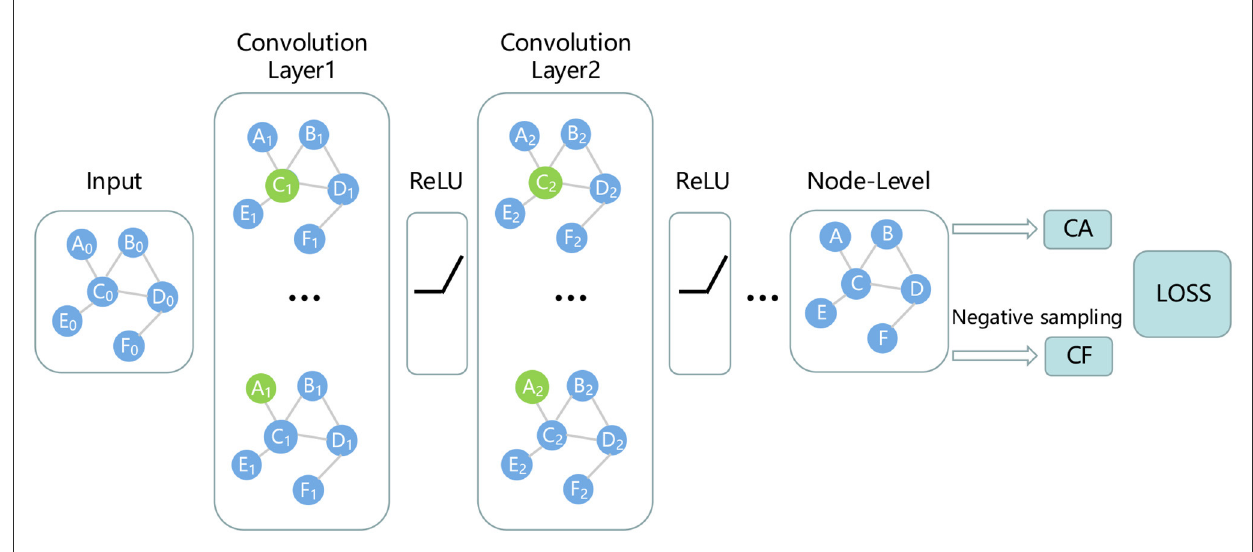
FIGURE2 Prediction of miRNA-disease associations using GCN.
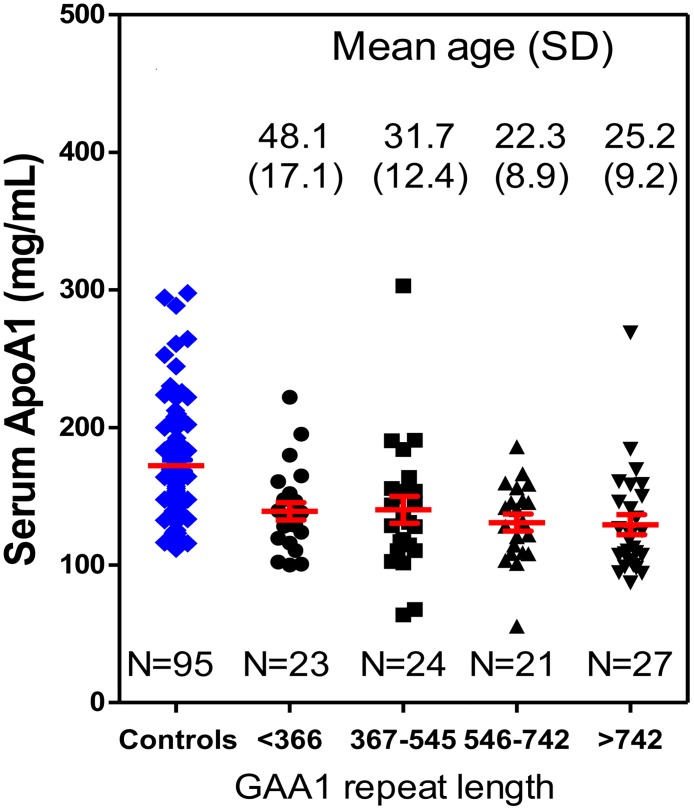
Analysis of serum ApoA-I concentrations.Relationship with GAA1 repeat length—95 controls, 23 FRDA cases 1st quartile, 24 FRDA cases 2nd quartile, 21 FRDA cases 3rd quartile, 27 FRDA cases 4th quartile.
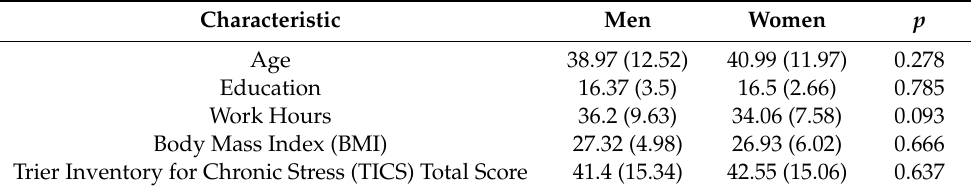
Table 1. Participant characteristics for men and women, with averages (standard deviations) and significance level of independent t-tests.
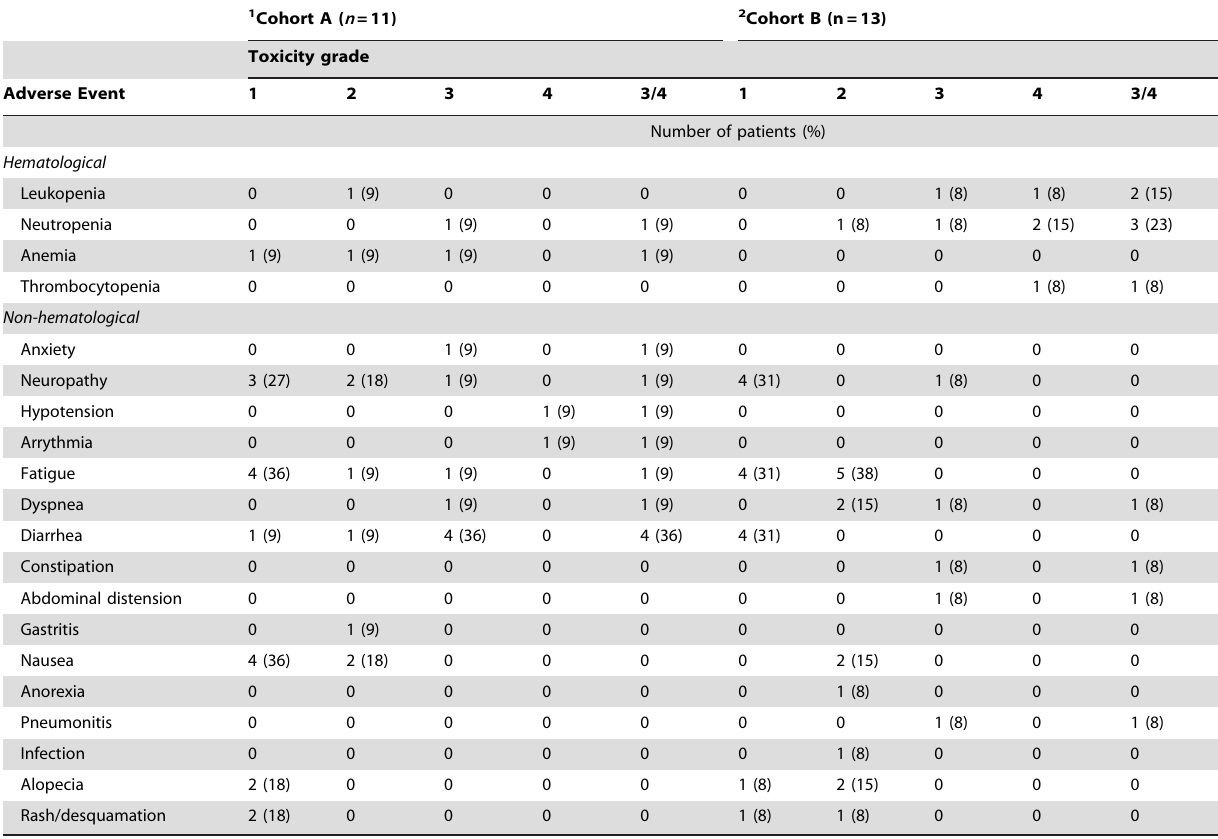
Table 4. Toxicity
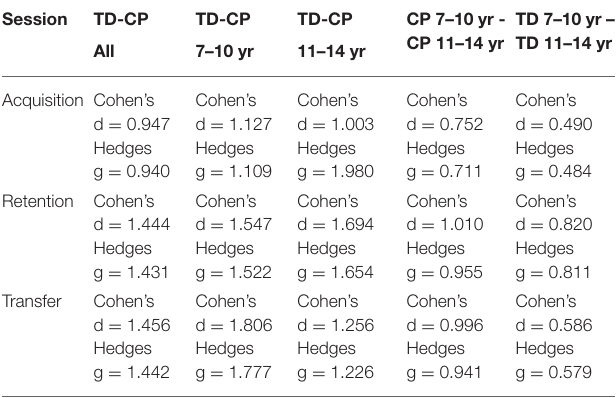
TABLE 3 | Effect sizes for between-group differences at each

# HOW TO COMPLETE THIS TASK:
Your task is to copy word for word the lines from the line containing "Table 4. Toxicity" to the end of the listing, both included, and to drop any pictures.

# WRITTEN RESPONSE:
Table 4. Toxicity
TABLE 3 | Effect sizes for between-group differences at each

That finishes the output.